=== Begin Enclosure ===
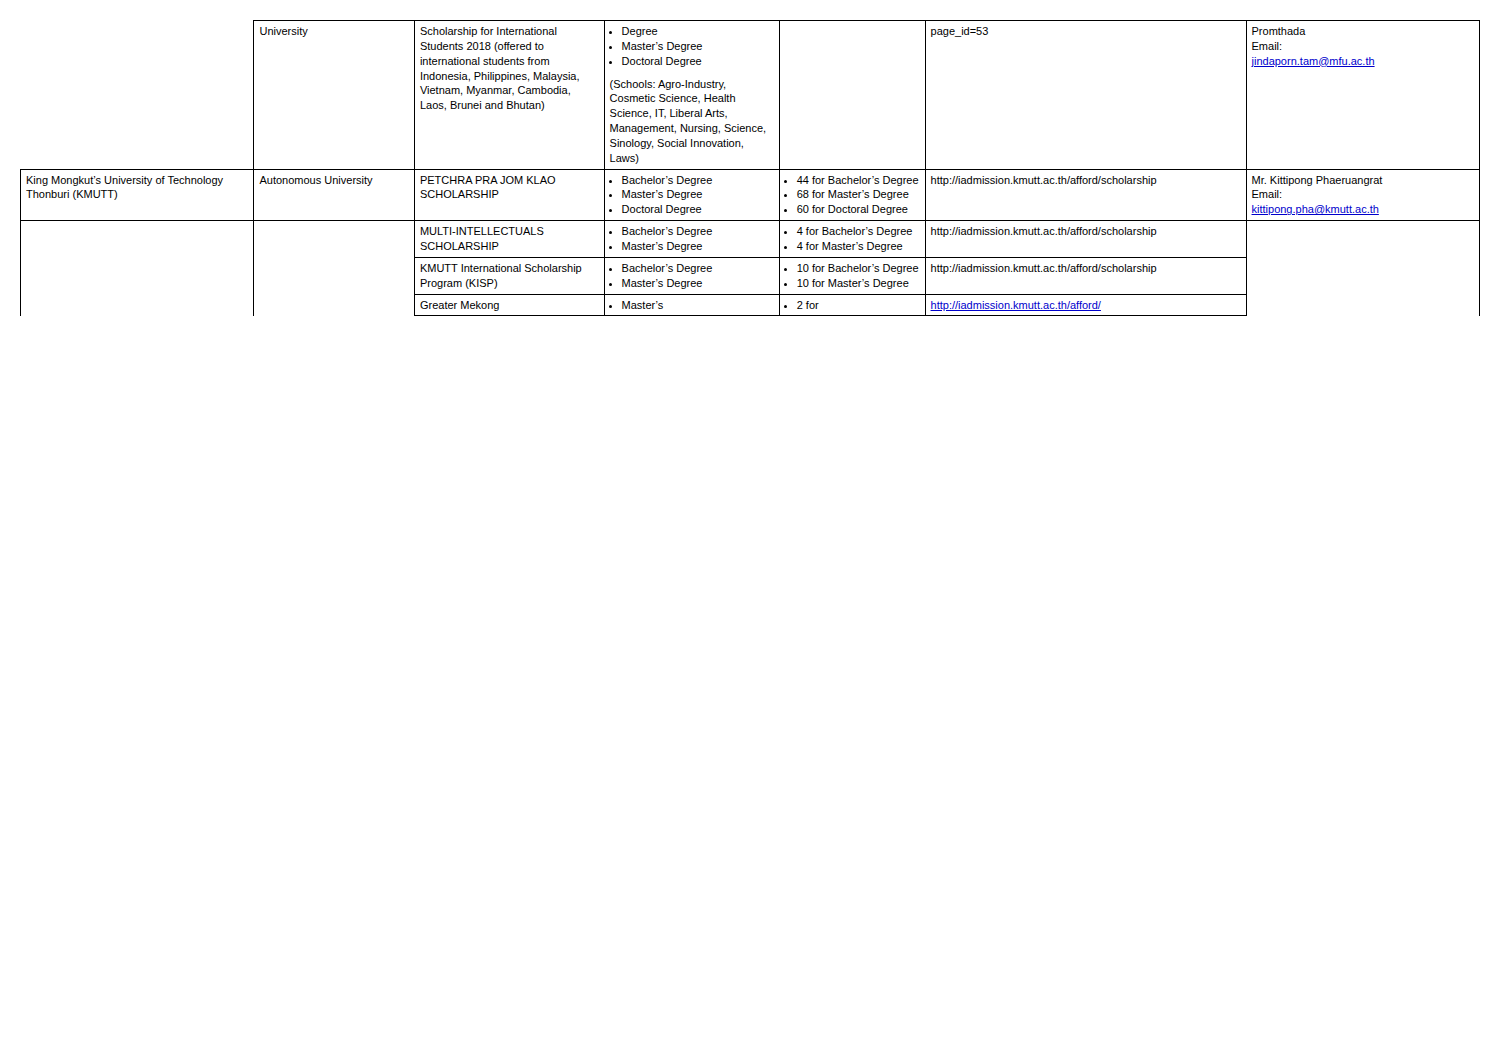| | University | Scholarship for International Students 2018 (offered to international students from Indonesia, Philippines, Malaysia, Vietnam, Myanmar, Cambodia, Laos, Brunei and Bhutan) | Degree Master’s Degree Doctoral Degree (Schools: Agro-Industry, Cosmetic Science, Health Science, IT, Liberal Arts, Management, Nursing, Science, Sinology, Social Innovation, Laws) | | page_id=53 | Promthada Email: jindaporn.tam@mfu.ac.th |
| King Mongkut’s University of Technology Thonburi (KMUTT) | Autonomous University | PETCHRA PRA JOM KLAO SCHOLARSHIP | Bachelor’s Degree Master’s Degree Doctoral Degree | 44 for Bachelor’s Degree 68 for Master’s Degree 60 for Doctoral Degree | http://iadmission.kmutt.ac.th/afford/scholarship | Mr. Kittipong Phaeruangrat Email: kittipong.pha@kmutt.ac.th |
| | | MULTI-INTELLECTUALS SCHOLARSHIP | Bachelor’s Degree Master’s Degree | 4 for Bachelor’s Degree 4 for Master’s Degree | http://iadmission.kmutt.ac.th/afford/scholarship | |
| | | KMUTT International Scholarship Program (KISP) | Bachelor’s Degree Master’s Degree | 10 for Bachelor’s Degree 10 for Master’s Degree | http://iadmission.kmutt.ac.th/afford/scholarship | |
| | | Greater Mekong | Master’s | 2 for | http://iadmission.kmutt.ac.th/afford/ | |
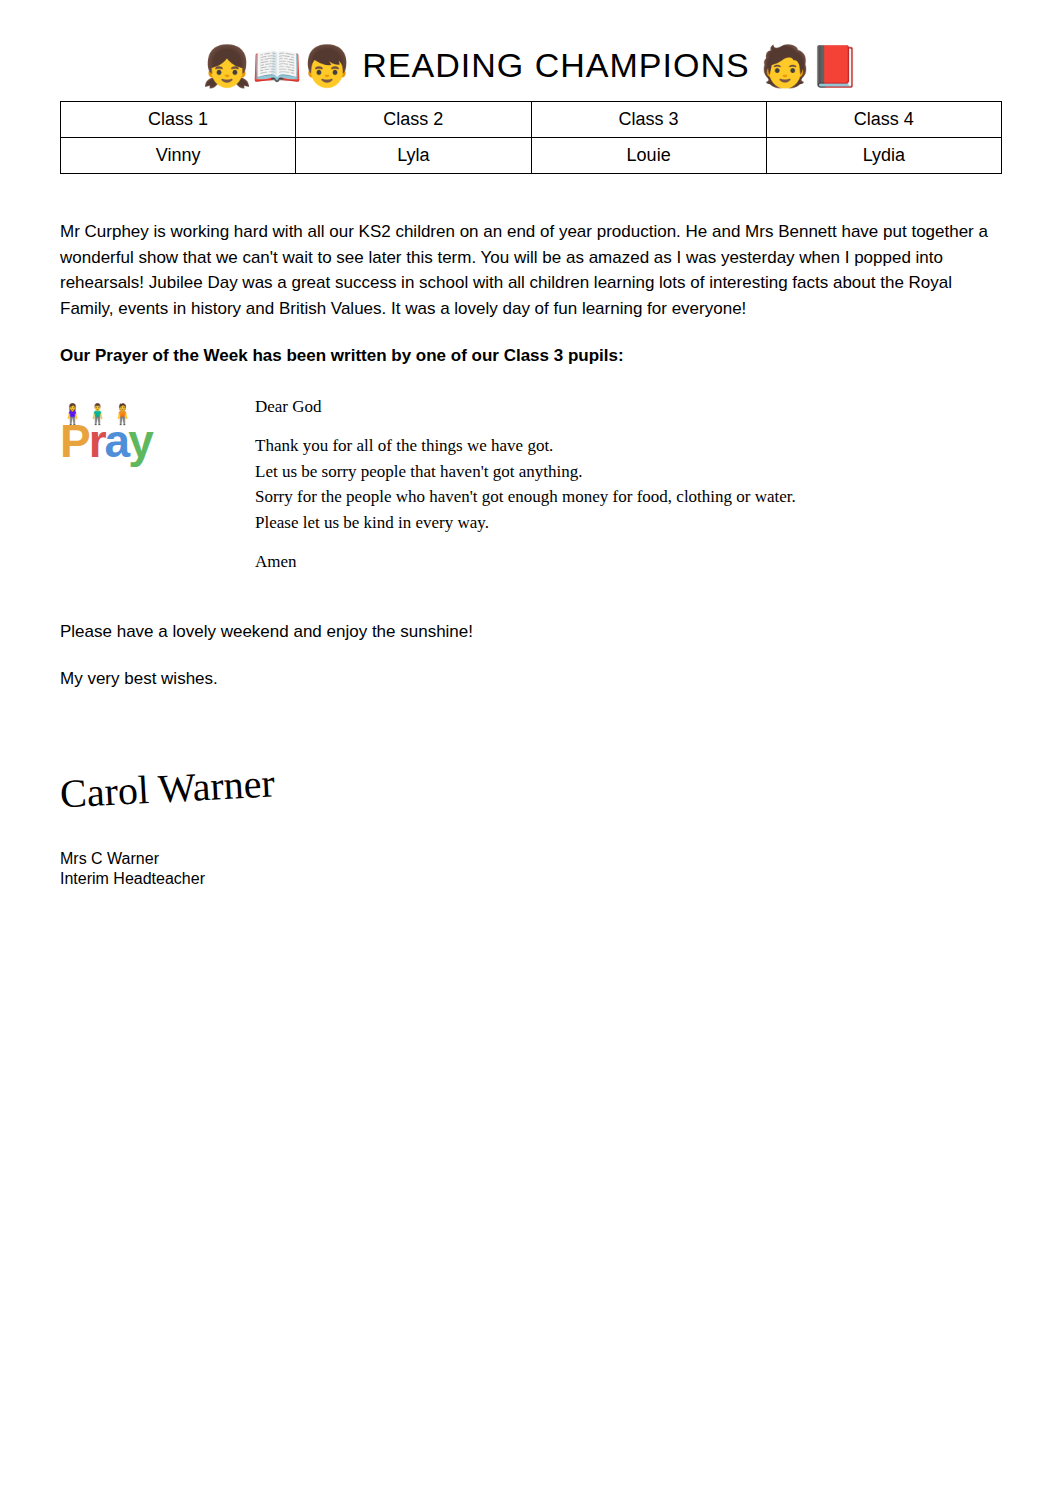👧📖👦
READING CHAMPIONS
🧑📕
| Class 1 | Class 2 | Class 3 | Class 4 |
| Vinny | Lyla | Louie | Lydia |
Mr Curphey is working hard with all our KS2 children on an end of year production. He and Mrs Bennett have put together a wonderful show that we can't wait to see later this term. You will be as amazed as I was yesterday when I popped into rehearsals! Jubilee Day was a great success in school with all children learning lots of interesting facts about the Royal Family, events in history and British Values. It was a lovely day of fun learning for everyone!
Our Prayer of the Week has been written by one of our Class 3 pupils:
🧍‍♀️🧍‍♂️🧍 Pray
Dear God
Thank you for all of the things we have got.
Let us be sorry people that haven't got anything.
Sorry for the people who haven't got enough money for food, clothing or water.
Please let us be kind in every way.
Amen
Please have a lovely weekend and enjoy the sunshine!
My very best wishes.
Carol Warner
Mrs C Warner
Interim Headteacher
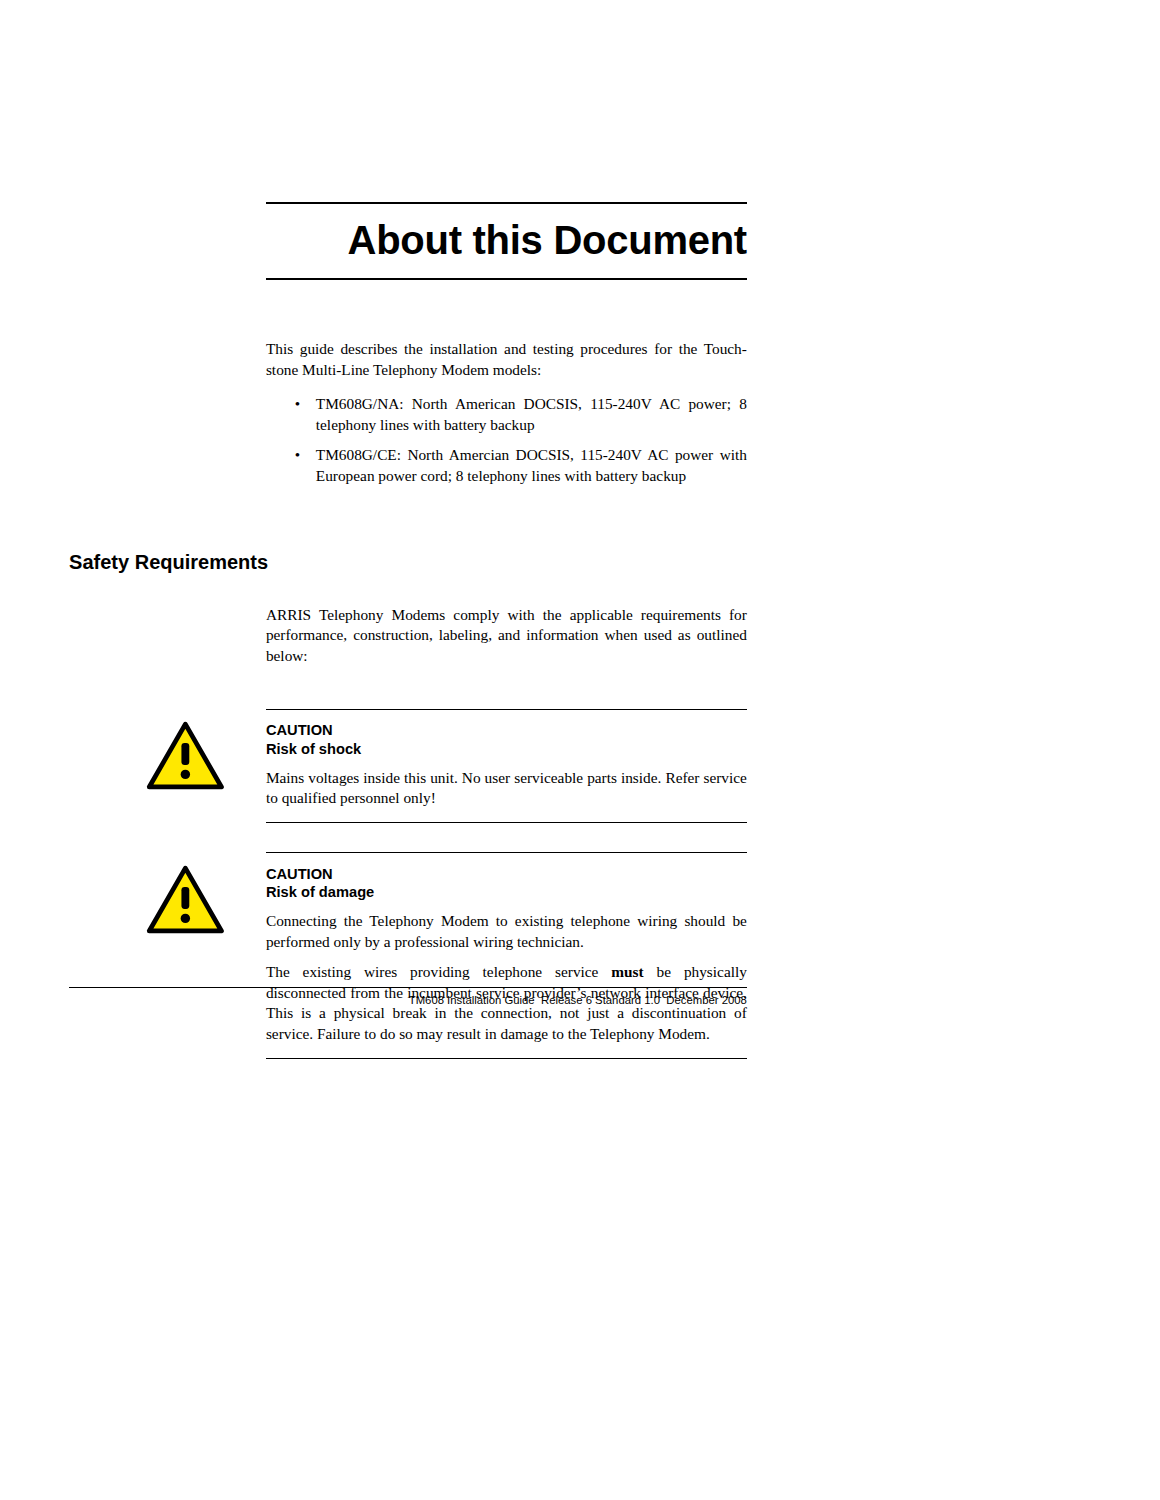About this Document
This guide describes the installation and testing procedures for the Touch-stone Multi-Line Telephony Modem models:
TM608G/NA: North American DOCSIS, 115-240V AC power; 8 telephony lines with battery backup
TM608G/CE: North Amercian DOCSIS, 115-240V AC power with European power cord; 8 telephony lines with battery backup
Safety Requirements
ARRIS Telephony Modems comply with the applicable requirements for performance, construction, labeling, and information when used as outlined below:
CAUTION
Risk of shock
Mains voltages inside this unit. No user serviceable parts inside. Refer service to qualified personnel only!
CAUTION
Risk of damage
Connecting the Telephony Modem to existing telephone wiring should be performed only by a professional wiring technician.
The existing wires providing telephone service must be physically disconnected from the incumbent service provider’s network interface device. This is a physical break in the connection, not just a discontinuation of service. Failure to do so may result in damage to the Telephony Modem.
TM608 Installation Guide Release 6 Standard 1.0 December 2008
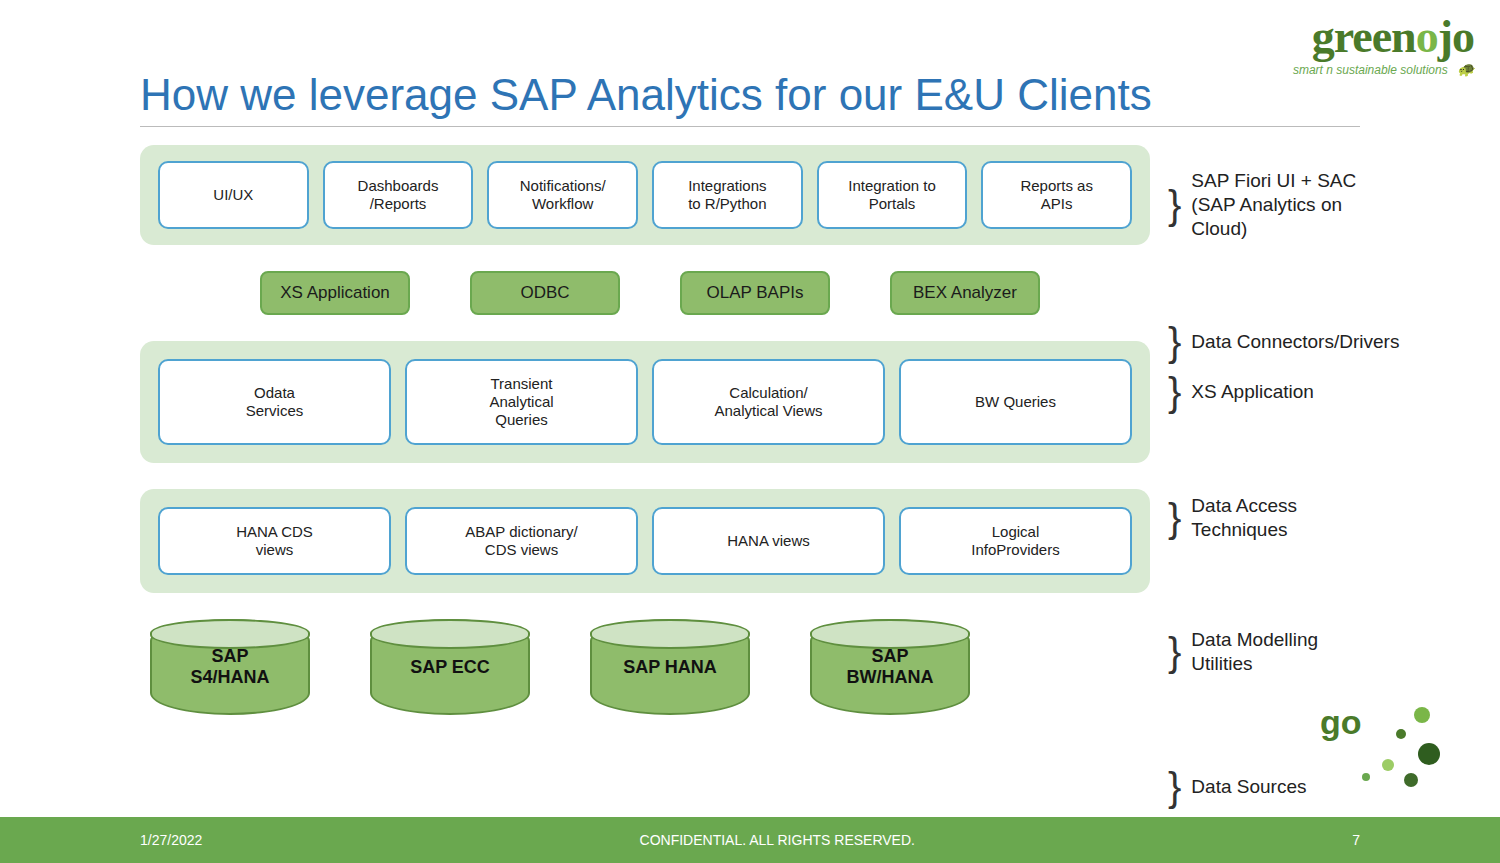greenojo
smart n sustainable solutions 🐢
How we leverage SAP Analytics for our E&U Clients
UI/UX
Dashboards
/Reports
Notifications/
Workflow
Integrations
to R/Python
Integration to
Portals
Reports as
APIs
XS Application
ODBC
OLAP BAPIs
BEX Analyzer
Odata
Services
Transient
Analytical
Queries
Calculation/
Analytical Views
BW Queries
HANA CDS
views
ABAP dictionary/
CDS views
HANA views
Logical
InfoProviders
SAP
S4/HANA
SAP ECC
SAP HANA
SAP
BW/HANA
} SAP Fiori UI + SAC
(SAP Analytics on
Cloud)
} Data Connectors/Drivers
} XS Application
} Data Access
Techniques
} Data Modelling
Utilities
} Data Sources
go
1/27/2022
CONFIDENTIAL. ALL RIGHTS RESERVED.
7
=== End Enclosure ===
Problem: Leave the pictures out and transcribe the remaining material exactly.

Reply:
| | University | Scholarship for International Students 2018 (offered to international students from Indonesia, Philippines, Malaysia, Vietnam, Myanmar, Cambodia, Laos, Brunei and Bhutan) | Degree Master’s Degree Doctoral Degree (Schools: Agro-Industry, Cosmetic Science, Health Science, IT, Liberal Arts, Management, Nursing, Science, Sinology, Social Innovation, Laws) | | page_id=53 | Promthada Email: jindaporn.tam@mfu.ac.th |
| King Mongkut’s University of Technology Thonburi (KMUTT) | Autonomous University | PETCHRA PRA JOM KLAO SCHOLARSHIP | Bachelor’s Degree Master’s Degree Doctoral Degree | 44 for Bachelor’s Degree 68 for Master’s Degree 60 for Doctoral Degree | http://iadmission.kmutt.ac.th/afford/scholarship | Mr. Kittipong Phaeruangrat Email: kittipong.pha@kmutt.ac.th |
| | | MULTI-INTELLECTUALS SCHOLARSHIP | Bachelor’s Degree Master’s Degree | 4 for Bachelor’s Degree 4 for Master’s Degree | http://iadmission.kmutt.ac.th/afford/scholarship | |
| | | KMUTT International Scholarship Program (KISP) | Bachelor’s Degree Master’s Degree | 10 for Bachelor’s Degree 10 for Master’s Degree | http://iadmission.kmutt.ac.th/afford/scholarship | |
| | | Greater Mekong | Master’s | 2 for | http://iadmission.kmutt.ac.th/afford/ | |
👧📖👦
READING CHAMPIONS
🧑📕
| Class 1 | Class 2 | Class 3 | Class 4 |
| Vinny | Lyla | Louie | Lydia |
Mr Curphey is working hard with all our KS2 children on an end of year production. He and Mrs Bennett have put together a wonderful show that we can't wait to see later this term. You will be as amazed as I was yesterday when I popped into rehearsals! Jubilee Day was a great success in school with all children learning lots of interesting facts about the Royal Family, events in history and British Values. It was a lovely day of fun learning for everyone!
Our Prayer of the Week has been written by one of our Class 3 pupils:
🧍‍♀️🧍‍♂️🧍 Pray
Dear God
Thank you for all of the things we have got.
Let us be sorry people that haven't got anything.
Sorry for the people who haven't got enough money for food, clothing or water.
Please let us be kind in every way.
Amen
Please have a lovely weekend and enjoy the sunshine!
My very best wishes.
Carol Warner
Mrs C Warner
Interim Headteacher
About this Document
This guide describes the installation and testing procedures for the Touch-stone Multi-Line Telephony Modem models:
TM608G/NA: North American DOCSIS, 115-240V AC power; 8 telephony lines with battery backup
TM608G/CE: North Amercian DOCSIS, 115-240V AC power with European power cord; 8 telephony lines with battery backup
Safety Requirements
ARRIS Telephony Modems comply with the applicable requirements for performance, construction, labeling, and information when used as outlined below:
CAUTION
Risk of shock
Mains voltages inside this unit. No user serviceable parts inside. Refer service to qualified personnel only!
CAUTION
Risk of damage
Connecting the Telephony Modem to existing telephone wiring should be performed only by a professional wiring technician.
The existing wires providing telephone service must be physically disconnected from the incumbent service provider’s network interface device. This is a physical break in the connection, not just a discontinuation of service. Failure to do so may result in damage to the Telephony Modem.
TM608 Installation Guide Release 6 Standard 1.0 December 2008
greenojo
smart n sustainable solutions 🐢
How we leverage SAP Analytics for our E&U Clients
UI/UX
Dashboards
/Reports
Notifications/
Workflow
Integrations
to R/Python
Integration to
Portals
Reports as
APIs
XS Application
ODBC
OLAP BAPIs
BEX Analyzer
Odata
Services
Transient
Analytical
Queries
Calculation/
Analytical Views
BW Queries
HANA CDS
views
ABAP dictionary/
CDS views
HANA views
Logical
InfoProviders
SAP
S4/HANA
SAP ECC
SAP HANA
SAP
BW/HANA
} SAP Fiori UI + SAC
(SAP Analytics on
Cloud)
} Data Connectors/Drivers
} XS Application
} Data Access
Techniques
} Data Modelling
Utilities
} Data Sources
go
1/27/2022
CONFIDENTIAL. ALL RIGHTS RESERVED.
7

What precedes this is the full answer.